Notícia da edição impressa de 14/07/2017. Alterada em 13/07 às 22h25min

TRF deverá julgar Lula antes das eleições de 2018

Luiz Inácio Lula da Silva foi condenado a 9 anos e 6 meses

Luiz Inácio Lula da Silva foi condenado a 9 anos e 6 meses


MIGUEL SCHINCARIOL/MIGUEL SCHINCARIOL/AFP/JC
O presidente do Tribunal Regional Federal da 4ª Região (TRF-4), desembargador Carlos Eduardo Thompson, afirmou, nesta quinta-feira, que o recurso da defesa do ex-presidente Luiz Inácio Lula da Silva (PT) contra a decisão do juiz Sérgio Moro, que o condenou a 9 anos e 6 meses de prisão, deve ser julgado até agosto de 2018 - antes, portanto, das eleições presidenciais.
Em entrevista à rádio BandNews, o desembargador afirmou que "não há um prazo para a tramitação do processo". Ele explicou que as defesas - além de Lula, o juiz Moro condenou outros réus da ação penal do caso triplex, inclusive o empreiteiro Léo Pinheiro, da OAS - ainda devem apresentar embargos, que serão avaliados pelo próprio juiz federal da Lava Jato.
Somente após o parecer da primeira instância sobre este primeiro recurso, os advogados de Lula e o Ministério Público Federal (MPF) poderão apelar para o TRF-4.
"No tribunal, eles já apresentam as razões, se dá vista do processo ao Ministério Público, e aí vai para o relator, o ministro Gebran Neto, que é o relator dos processos da Lava Jato. Ele vai elaborar seu voto.
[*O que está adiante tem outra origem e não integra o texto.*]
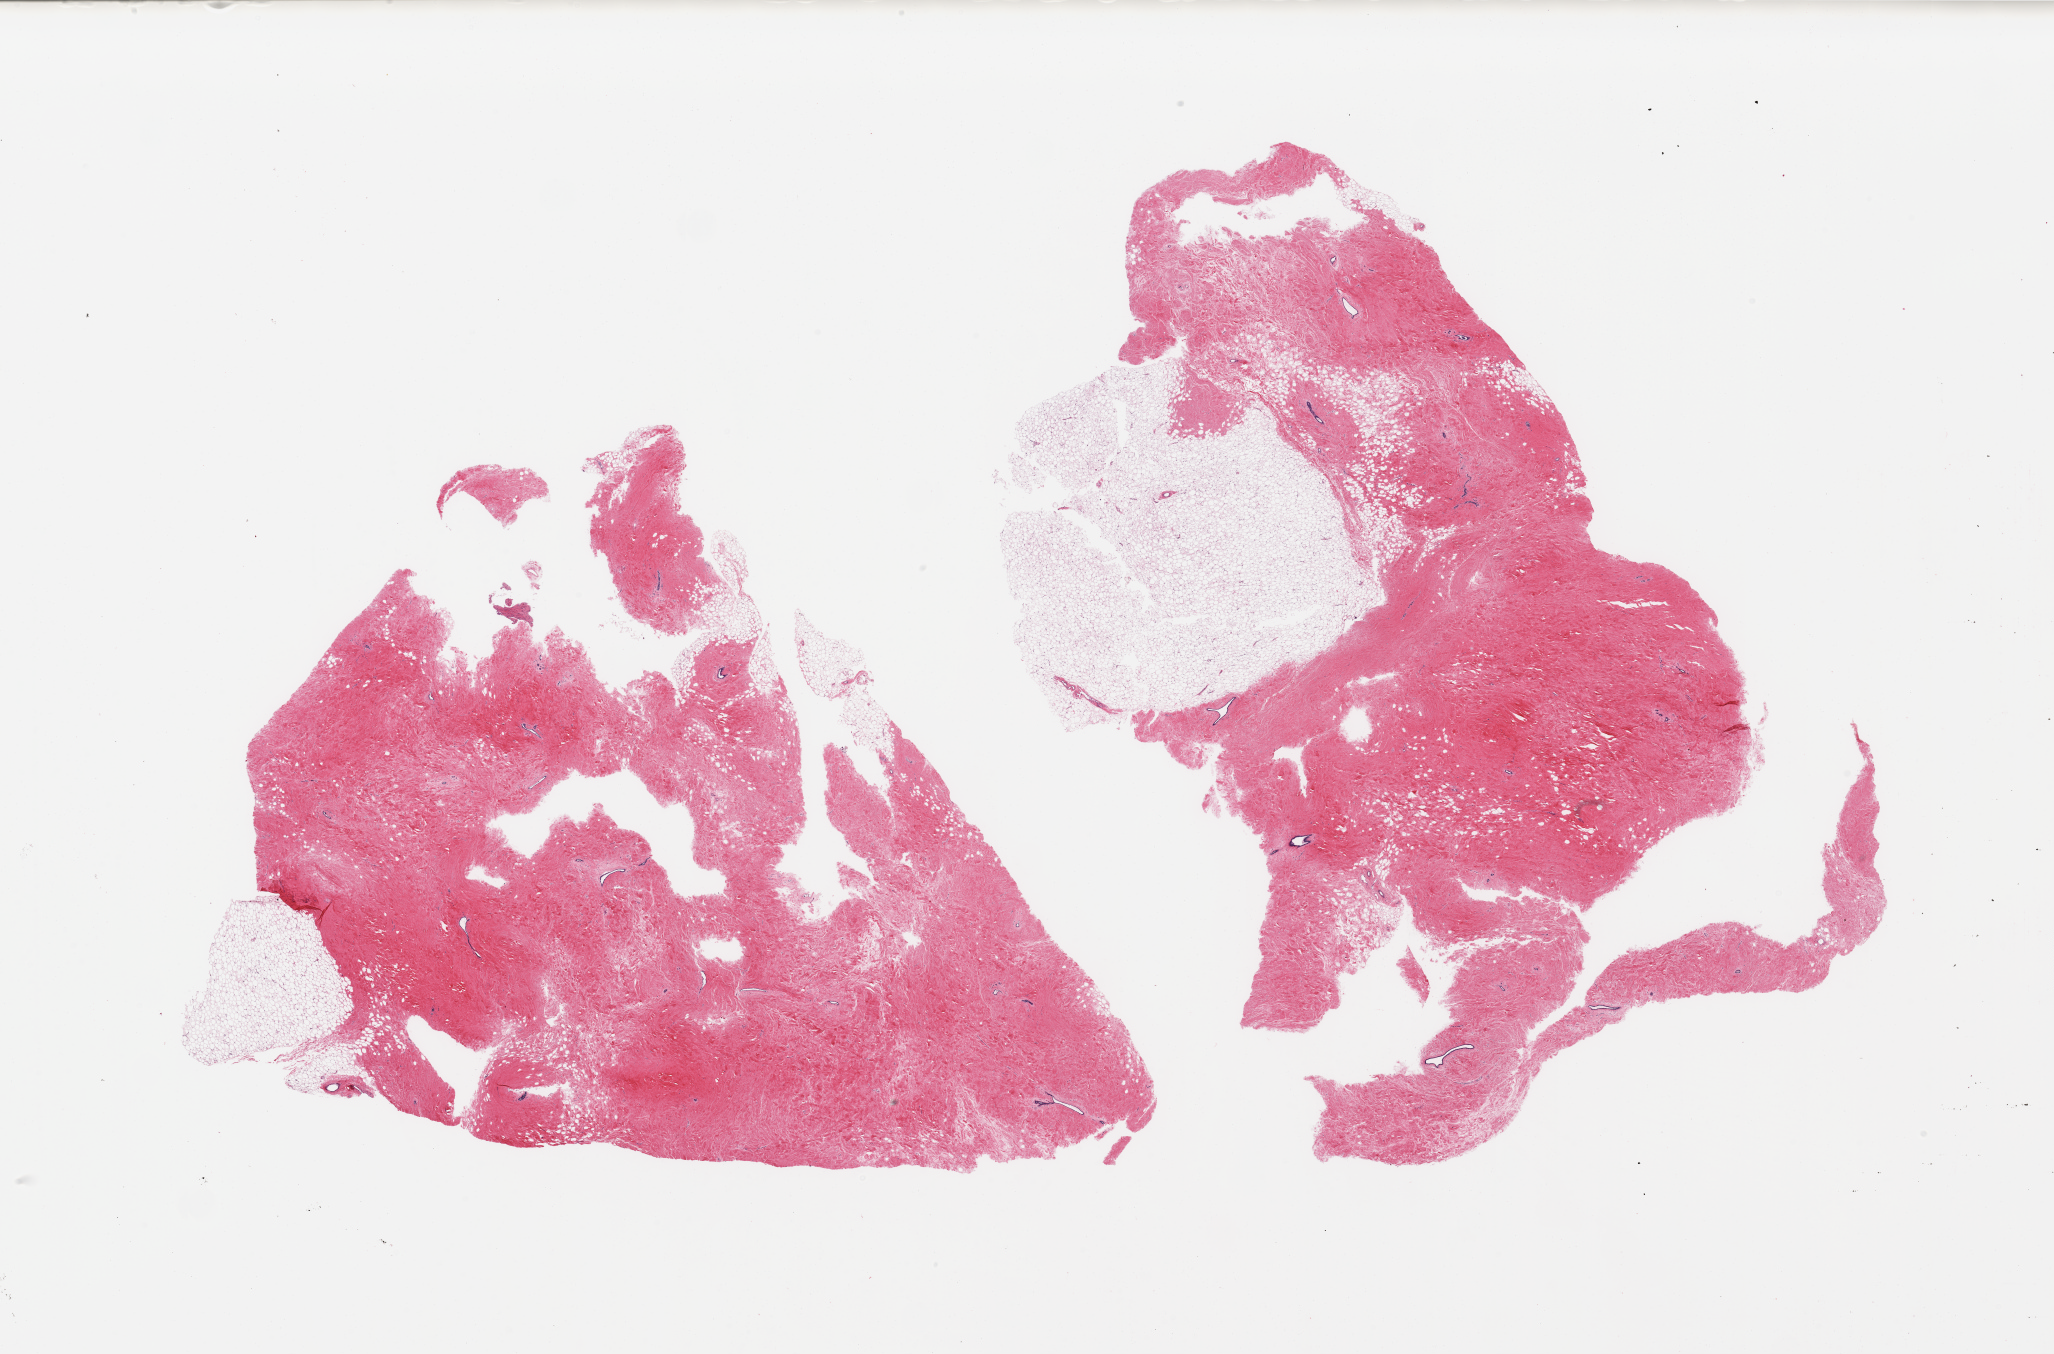
Whole-slide image, hematoxylin and eosin (H&E) stain — low-resolution overview of the scanned area, about 32.5 x 21.4 mm, PAXgene-fixed paraffin-embedded (PFPE) section, target tissue: breast, tissue donor sample. Female donor.
Reviewer comment on this tissue sample: 2 pieces; 90% and 60% dense fibrous stroma with rare ductal structures and 10% and 40% adipose tissue.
Concluído, ele encaminha ao revisor, que é o Leandro Paulsen. Há um certo rito que não tem como não ser obedecido. Eu acredito que esse processo por agosto, no mais tardar setembro, já esteja no tribunal, julgado aqui ou pautado para julgamento."
O presidente da corte ainda relatou que, até hoje, 32 sentenças foram dadas por Moro, das quais 28 foram alvo de apelações. Do total de recursos, 12 foram julgados, e 16 estão praticamente em via de julgamento, segundo Thompson.
O ex-presidente Lula, condenado por Moro à perda de funções públicas por 19 anos, só poderá ser preso e ficar inelegível após a decisão de segunda instância, no caso, a 8ª Turma do TRF-4.